EXERCISE AIM:
Filter the listing below, please, and copy only the lines with the word "Фотогалерея".
────────────────
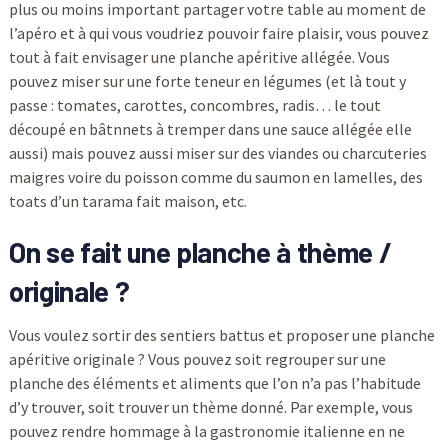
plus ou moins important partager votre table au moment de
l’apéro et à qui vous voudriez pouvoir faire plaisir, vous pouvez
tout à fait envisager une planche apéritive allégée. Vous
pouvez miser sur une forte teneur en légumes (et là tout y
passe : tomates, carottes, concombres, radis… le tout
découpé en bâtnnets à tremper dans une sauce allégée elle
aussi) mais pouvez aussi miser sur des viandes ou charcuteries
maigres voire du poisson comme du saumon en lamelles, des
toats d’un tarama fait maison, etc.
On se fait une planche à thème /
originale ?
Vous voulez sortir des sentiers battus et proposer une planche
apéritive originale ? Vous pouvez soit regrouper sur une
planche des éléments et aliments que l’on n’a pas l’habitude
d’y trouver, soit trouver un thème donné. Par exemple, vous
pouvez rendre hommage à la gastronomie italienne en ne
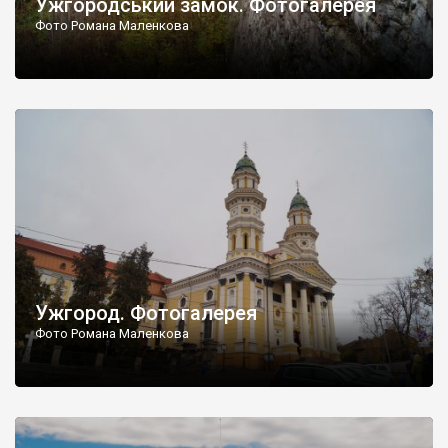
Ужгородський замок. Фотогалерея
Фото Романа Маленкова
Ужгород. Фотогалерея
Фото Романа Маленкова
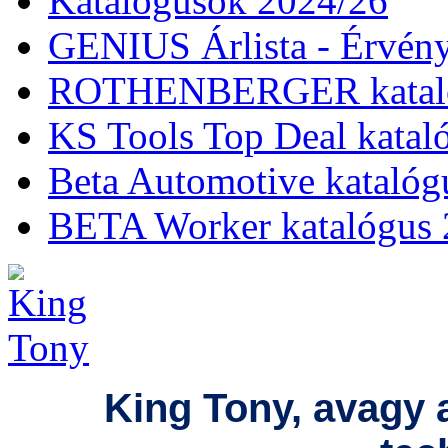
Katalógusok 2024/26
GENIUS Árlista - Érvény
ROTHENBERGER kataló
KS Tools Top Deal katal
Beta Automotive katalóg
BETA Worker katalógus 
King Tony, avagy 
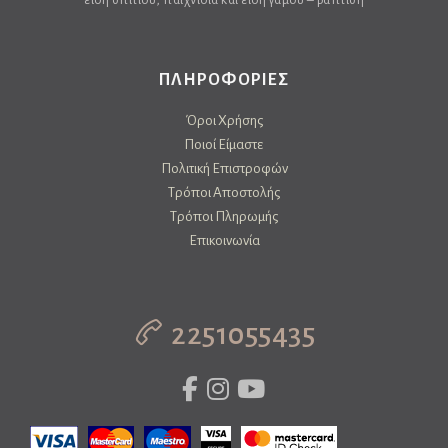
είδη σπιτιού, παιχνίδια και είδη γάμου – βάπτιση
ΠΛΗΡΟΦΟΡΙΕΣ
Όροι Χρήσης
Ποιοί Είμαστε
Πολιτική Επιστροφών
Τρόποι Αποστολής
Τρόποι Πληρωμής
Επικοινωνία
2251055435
────────────────
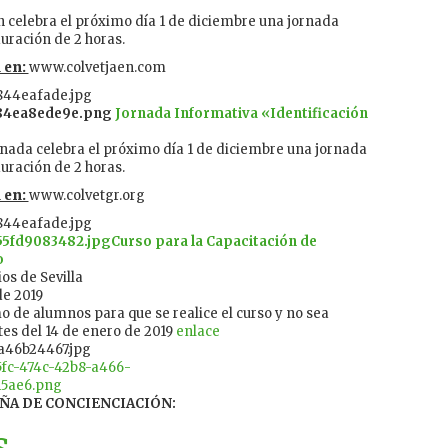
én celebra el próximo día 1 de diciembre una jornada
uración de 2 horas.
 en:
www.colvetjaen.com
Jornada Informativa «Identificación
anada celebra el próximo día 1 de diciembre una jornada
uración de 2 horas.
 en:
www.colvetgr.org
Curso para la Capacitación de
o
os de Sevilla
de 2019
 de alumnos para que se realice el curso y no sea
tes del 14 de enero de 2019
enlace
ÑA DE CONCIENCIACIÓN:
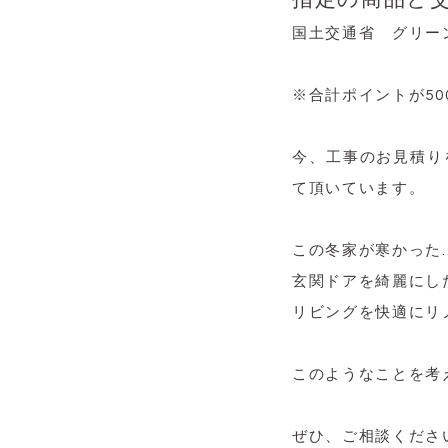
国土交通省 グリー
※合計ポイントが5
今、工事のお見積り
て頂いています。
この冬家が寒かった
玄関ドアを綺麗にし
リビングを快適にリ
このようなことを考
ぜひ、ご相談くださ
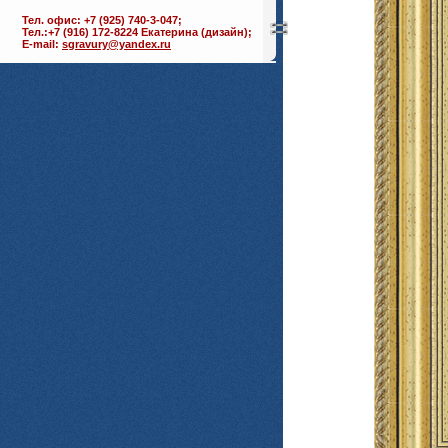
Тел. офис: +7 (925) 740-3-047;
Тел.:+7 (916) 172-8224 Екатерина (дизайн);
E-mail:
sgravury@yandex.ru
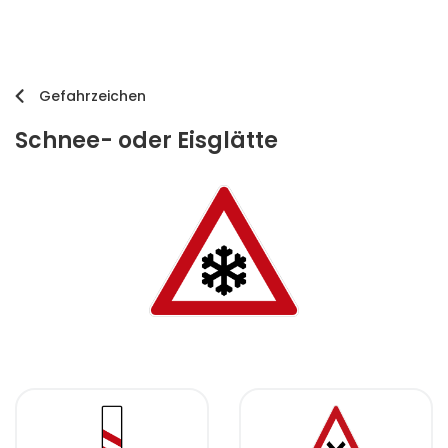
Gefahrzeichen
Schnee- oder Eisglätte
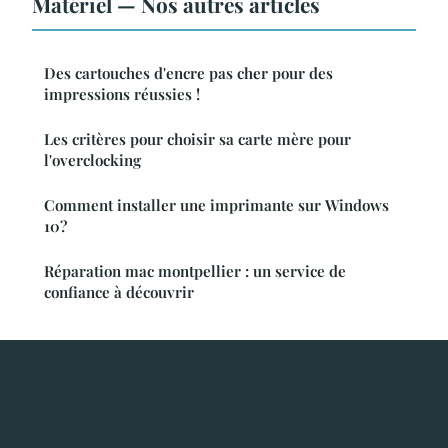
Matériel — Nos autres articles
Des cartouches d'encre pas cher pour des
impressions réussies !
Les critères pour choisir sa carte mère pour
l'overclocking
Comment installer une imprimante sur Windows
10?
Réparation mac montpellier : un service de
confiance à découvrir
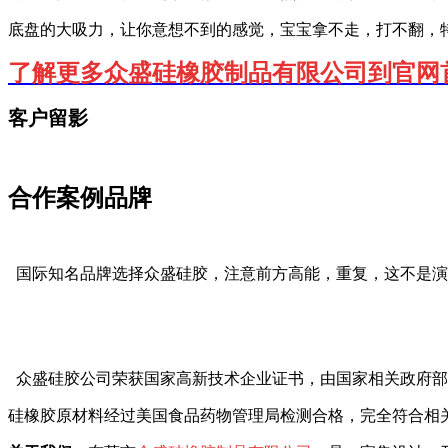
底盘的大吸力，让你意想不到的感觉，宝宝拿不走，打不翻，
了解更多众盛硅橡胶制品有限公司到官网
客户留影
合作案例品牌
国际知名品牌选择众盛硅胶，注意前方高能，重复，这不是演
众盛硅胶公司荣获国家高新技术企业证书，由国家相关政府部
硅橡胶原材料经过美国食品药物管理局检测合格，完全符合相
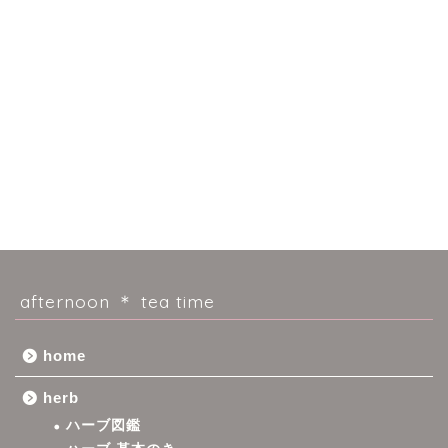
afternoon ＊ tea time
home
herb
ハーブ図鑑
────────────────
RESPONSE AREA:
Ужгородський замок. Фотогалерея
Ужгород. Фотогалерея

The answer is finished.